### Questions to answer
a: Reproduce word for word the part of the passage on Pola Negri in Lubitsch's films that runs from "Negri, playing Jeanne" to "of that face.".
b: Translate this sentence from the passage on Pola Negri in Lubitsch's films into Spanish: "She understands that her territory is the screen, and that the territory of others is whatever they imagine the screen reflects."
c: In the passage on Pola Negri in Lubitsch's films, what does Negri, as Jeanne in Madame du Barry, hurl into the path of a horse?

### Text under study
• • • • •
What Lubitsch did most assuredly do was to use Pola Negri, especially, in the kinds of outsider roles that he himself had been playing. In the Lubitsch films Negri incarnates women who are not aware of and not bound by the rules that govern others, that is, women who behave as though they had the right to act as they please. Like the protagonist of Carmen, their independence often gives them almost absolute power over certain marginal areas of life, but it also makes them vulnerable to traditional sites of masculine privilege, like soldiering and politics, which they ignore at their peril. Negri often shows this freedom by the way she scurries at will all through the set, bending, twisting, flitting - the only character permitted such a range of territorialising activity. By contrast, the men whose territory this ‘really’ is, those with the power that will ultimately destroy her and her allies, are the most hampered in their movements, the most uncomfortable and rigid. They are also the characters least aware that what they do is a performance, the ones who mistake what they are doing for life itself. Negri turns to face the spectators, she grimaces, laughs, performs, displays, exhibits herself. She understands that her territory is the screen, and that the territory of others is whatever they imagine the screen reflects.

   

   

Negri, playing Jeanne in Madame du Barry, intrudes gauchely into the lives of the men who will advance her: hurling a hatbox into the path of a horse, tumbling over a screen on top of her future pimp/brother-in-law. As La Carmencita, Negri enters behind the hapless Don José just as he inhales his cigarette, grabs him by the hair, pulls him backwards and kisses him. She has begun these films as a cameo, a still object, an emblem - territory itself for the territorialising gaze; but always she veers away from such passivity, marking her own territory by her actions, dragging all eyes with her, reterritorialising herself in the process, creating the screen as a surface, the screen she faces, on which her face opens in close-up, screen of that face.
• • • • •
### Data provided
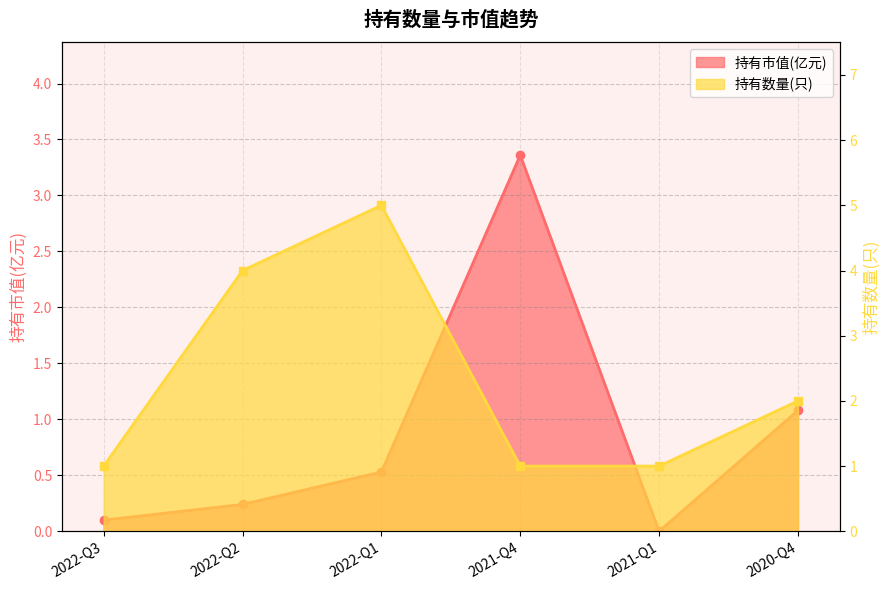

Reading left to right, transcribe all the data shown in this chart.

持有市值(亿元): 2022-Q3=0.1	2022-Q2=0.2	2022-Q1=0.5	2021-Q4=3.4	2021-Q1=0.0	2020-Q4=1.1
持有数量(只): 2022-Q3=1.0	2022-Q2=4.0	2022-Q1=5.0	2021-Q4=1.0	2021-Q1=1.0	2020-Q4=2.0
• • • • •
### Answers to the tasks
a:
Negri, playing Jeanne in Madame du Barry, intrudes gauchely into the lives of the men who will advance her: hurling a hatbox into the path of a horse, tumbling over a screen on top of her future pimp/brother-in-law. As La Carmencita, Negri enters behind the hapless Don José just as he inhales his cigarette, grabs him by the hair, pulls him backwards and kisses him. She has begun these films as a cameo, a still object, an emblem - territory itself for the territorialising gaze; but always she veers away from such passivity, marking her own territory by her actions, dragging all eyes with her, reterritorialising herself in the process, creating the screen as a surface, the screen she faces, on which her face opens in close-up, screen of that face.

b: Ella entiende que su territorio es la pantalla, y que el territorio de los demás es todo aquello que imaginan que refleja la pantalla.

c: A hatbox.